100.000 Fachkräfte aus dem Ausland dringend in Sachsen gebraucht

Dresden - Auch wenn sich einige Politiker derzeit in Abschiebefantasien überbieten, ist Sachsen dringend auf Einwanderung angewiesen. Bis 2030 fehlen den Unternehmen und Behörden schätzungsweise 100.000 Arbeitskräfte, die wohl nur durch Ausländer kompensiert werden können. Der Freistaat hat inzwischen klare Optionen, aus welchen Ländern und Regionen junge Menschen gezielt abgeworben werden können.

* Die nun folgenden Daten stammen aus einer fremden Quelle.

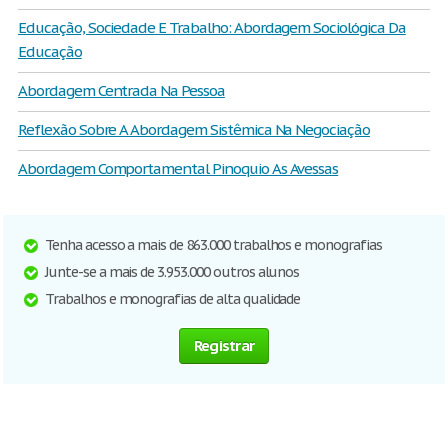
Educação, Sociedade E Trabalho: Abordagem Sociológica Da
Educação
Abordagem Centrada Na Pessoa
Reflexão Sobre A Abordagem Sistêmica Na Negociação
Abordagem Comportamental Pinoquio As Avessas
Tenha acesso a mais de 863.000 trabalhos e monografias
Junte-se a mais de 3.953.000 outros alunos
Trabalhos e monografias de alta qualidade
Registrar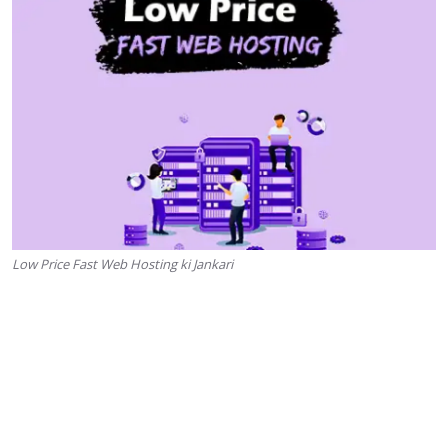
Low Price Fast Web Hosting ki Jankari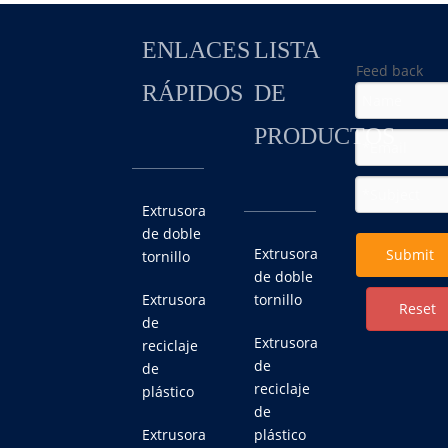
ENLACES
LISTA
Feed back
RÁPIDOS
DE
PRODUCTOS
Extrusora
de doble
Extrusora
Submit
tornillo
de doble
Extrusora
tornillo
Reset
de
Extrusora
reciclaje
de
de
reciclaje
plástico
de
Extrusora
plástico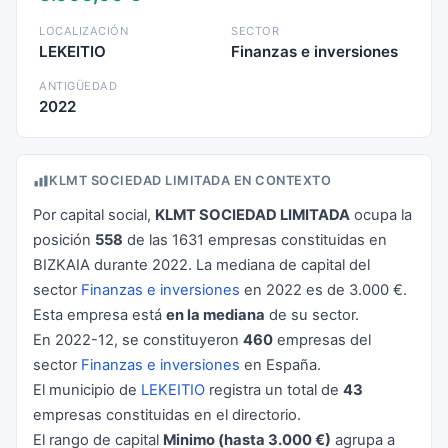
LOCALIZACIÓN
SECTOR
LEKEITIO
Finanzas e inversiones
ANTIGÜEDAD
2022
KLMT SOCIEDAD LIMITADA EN CONTEXTO
Por capital social,
KLMT SOCIEDAD LIMITADA
ocupa la
posición
558
de las 1631 empresas constituidas en
BIZKAIA durante 2022. La mediana de capital del
sector
Finanzas e inversiones
en 2022 es de 3.000 €.
Esta empresa está
en la mediana
de su sector.
En 2022-12, se constituyeron
460
empresas del
sector
Finanzas e inversiones
en España.
El municipio de
LEKEITIO
registra un total de
43
empresas constituidas en el directorio.
El rango de capital
Minimo (hasta 3.000 €)
agrupa a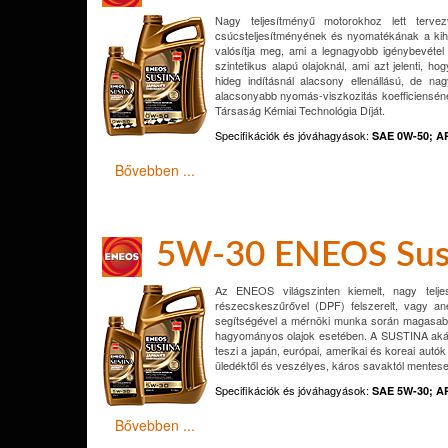
Nagy teljesítményű motorokhoz lett terv
csúcsteljesítményének és nyomatékának a kih
valósítja meg, ami a legnagyobb igénybevéte
szintetikus alapú olajoknál, ami azt jelenti,
hideg indításnál alacsony ellenállású, de n
alacsonyabb nyomás-viszkozitás koefficienséne
Társaság Kémiai Technológia Díját.
Specifikációk és jóváhagyások:
SAE 0W-50; A
Bővebben ...
5W-30 ENEOS Sus
Az ENEOS világszinten kiemelt, nagy telje
részecskeszűrővel (DPF) felszerelt, vagy a
segítségével a mérnöki munka során magasabb ü
hagyományos olajok esetében. A SUSTINA akár 2
teszi a japán, európai, amerikai és koreai aut
üledéktől és veszélyes, káros savaktól mentesen
Specifikációk és jóváhagyások
:
SAE 5W-30; A
Bővebben ...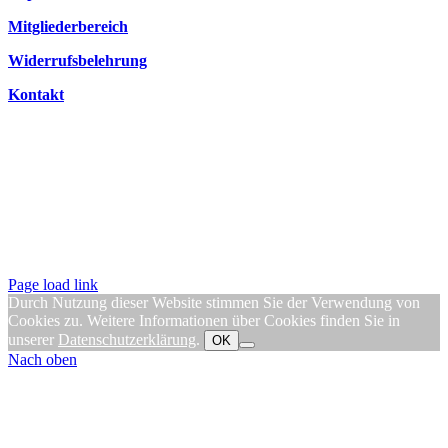
Mitgliederbereich
Widerrufsbelehrung
Kontakt
Page load link
Durch Nutzung dieser Website stimmen Sie der Verwendung von
Cookies zu. Weitere Informationen über Cookies finden Sie in
unserer
Datenschutzerklärung
.
OK
Nach oben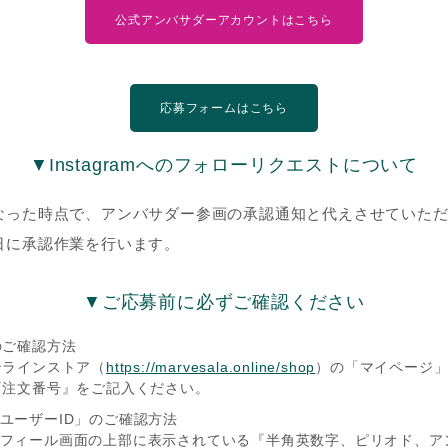
公式アンバサダーアカウントはこちら
応募フォームはこちら
▼Instagramへのフォローリクエストについて
なった時点で、アンバサダー参画の承認通知と代えさせていた
日に承認作業を行います。
▼ご応募前に必ずご確認ください
のご確認方法
ンラインストア（
https://marvesala.online/shop
）の「マイページ
『注文番号』をご記入ください。
amのユーザーID」のご確認方法
mのプロフィール画面の上部に表示されている『半角英数字、ピリオド、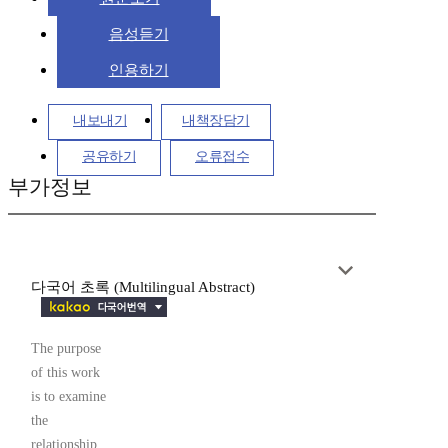
음성듣기
인용하기
내보내기
내책장담기
공유하기
오류접수
부가정보
다국어 초록 (Multilingual Abstract)
The purpose
of this work
is to examine
the
relationship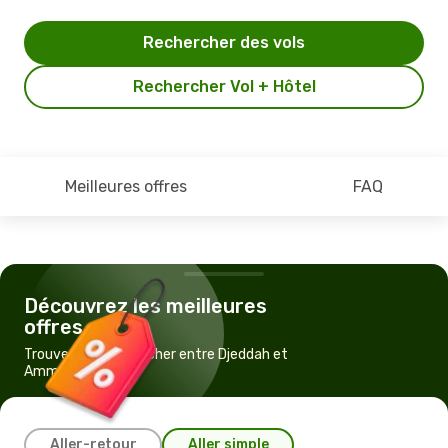
Rechercher des vols
Rechercher Vol + Hôtel
Meilleures offres
FAQ
Découvrez les meilleures
offres
Trouvez un vol pas cher entre Djeddah et
Amman
Aller-retour
Aller simple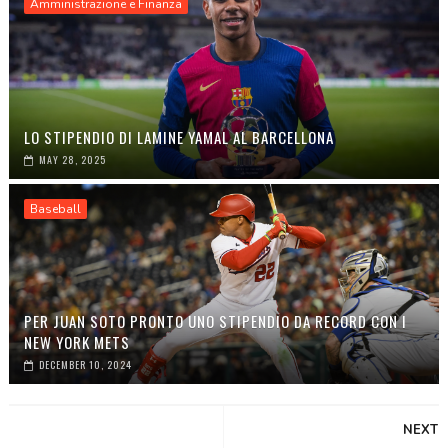
Amministrazione e Finanza
LO STIPENDIO DI LAMINE YAMAL AL BARCELLONA
MAY 28, 2025
Baseball
PER JUAN SOTO PRONTO UNO STIPENDIO DA RECORD CON I
NEW YORK METS
DECEMBER 10, 2024
NEXT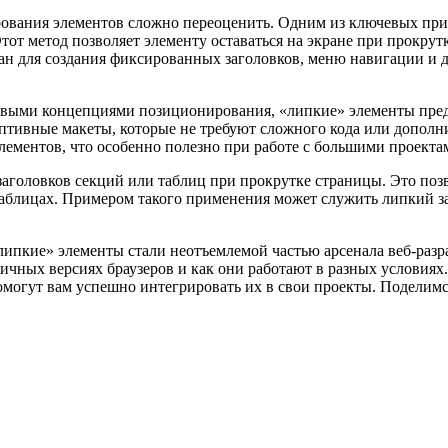
ования элементов сложно переоценить. Одним из ключевых при
Этот метод позволяет элементу оставаться на экране при прокру
ан для создания фиксированных заголовков, меню навигации и 
зовыми концепциями позиционирования, «липкие» элементы пред
даптивные макеты, которые не требуют сложного кода или допо
лементов, что особенно полезно при работе с большими проекта
заголовков секций или таблиц при прокрутке страницы. Это поз
таблицах. Примером такого применения может служить липкий з
липкие» элементы стали неотъемлемой частью арсенала веб-разр
чных версиях браузеров и как они работают в разных условиях.
помогут вам успешно интегрировать их в свои проекты. Подели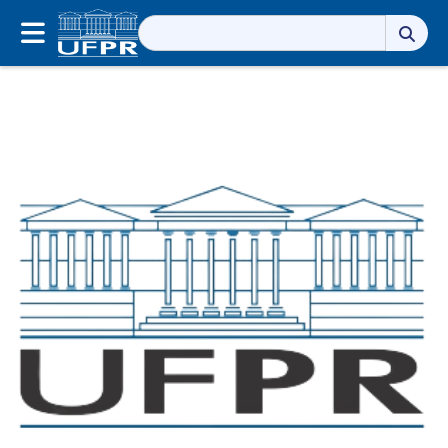
Pesquisar
por: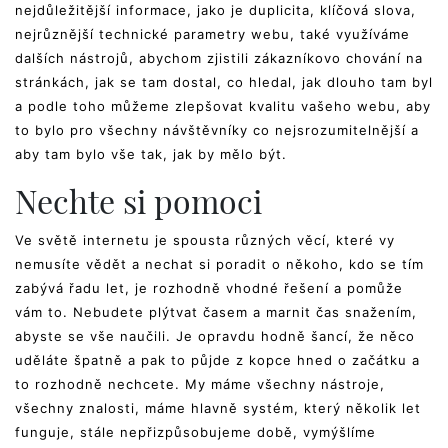
nejdůležitější informace, jako je duplicita, klíčová slova,
nejrůznější technické parametry webu, také využíváme
dalších nástrojů, abychom zjistili zákazníkovo chování na
stránkách, jak se tam dostal, co hledal, jak dlouho tam byl
a podle toho můžeme zlepšovat kvalitu vašeho webu, aby
to bylo pro všechny návštěvníky co nejsrozumitelnější a
aby tam bylo vše tak, jak by mělo být.
Nechte si pomoci
Ve světě internetu je spousta různých věcí, které vy
nemusíte vědět a nechat si poradit o někoho, kdo se tím
zabývá řadu let, je rozhodně vhodné řešení a pomůže
vám to. Nebudete plýtvat časem a marnit čas snažením,
abyste se vše naučili. Je opravdu hodně šancí, že něco
uděláte špatně a pak to půjde z kopce hned o začátku a
to rozhodně nechcete. My máme všechny nástroje,
všechny znalosti, máme hlavně systém, který několik let
funguje, stále nepřizpůsobujeme době, vymýšlíme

Der Künstlichen Intelligenz ist es ziemlich egal, ob sie von einem Sachsen oder einer Ausländerin programmiert wurde. Hauptsache, es läuft.  © 123RF/seventyfour74

Jahr für Jahr gehen Tausende der sogenannten Babyboomer in Altersrente. Aus der Jugend rücken aber zu wenige nach, um deren Stellen zu besetzen. Das Statistische Landesamt geht in verschiedenen Szenarien für das Jahr 2030 von einer Differenz von 79.000 bis 139.000 fehlenden Arbeitskräften aus. Man arbeitet mit dem Mittelwert von 100.000.

Denn in der Prognose gibt es einige Unwägbarkeiten oder Potenziale, die noch ausgeschöpft werden könnten: Im Jahr 2024 pendelten 158.000 Sachsen in andere Bundesländer zur Arbeit, weil sie dort mehr verdienen. Allerdings ist die Tendenz steigend - 2014 waren es laut Arbeitsagentur Sachsen noch 131.000.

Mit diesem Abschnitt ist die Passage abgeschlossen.